“Dawn has completed the thrusting it needs to use Mars for a gravity assist to help get us to Vesta,” said Marc Rayman, Dawn’s chief engineer at JPL in Pasadena, California. “Dawn will now coast in its orbit around the Sun for the next half a year before we again fire up the ion propulsion system to continue our journey to the asteroid belt.”
Dawn’s ion engines may get a short workout in January 2009 to provide any final orbital adjustments prior to the craft’s encounter with the Red Planet. Ions are also scheduled to fly out of the propulsion system during some systems testing in spring. But mostly, Dawn’s three ion engines will remain silent until June, when they will speed Dawn toward its first appointment, with asteroid Vesta.

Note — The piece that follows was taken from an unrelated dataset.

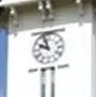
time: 9:57
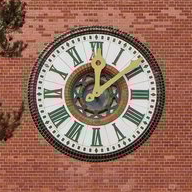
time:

Dawn’s ion engines are vital to the misson’s 8-year, 3-billion-mile (4.9-billion-kilometer) journey to asteroid Vesta and dwarf planet Ceres. One of these frugal powerhouses can generate more than 24 hours of thrusting while consuming about 9 ounces (about 0.26 kilogram) – less than the contents of a can of soda – of the spacecraft’s xenon fuel supply. Over their lifetimes, Dawn’s three ion propulsion engines will fire cumulatively for about 50,000 hours (more than 5 years) – a record for spacecraft.
Dawn will begin exploring asteroid Vesta in 2011 and the dwarf planet Ceres in 2015. These two icons of the asteroid belt have been witness to much of our solar system’s history. By utilizing the same set of instruments at two separate destinations, scientists can more accurately formulate comparisons and contrasts. Dawn’s science instrument suite will measure shape, surface topography, tectonic history, and elemental and mineral composition, and will search for water-bearing minerals. In addition, mission scientists will use the Dawn spacecraft, based on how it orbits both Vesta and Ceres, to measure the celestial bodies’ masses and gravity fields.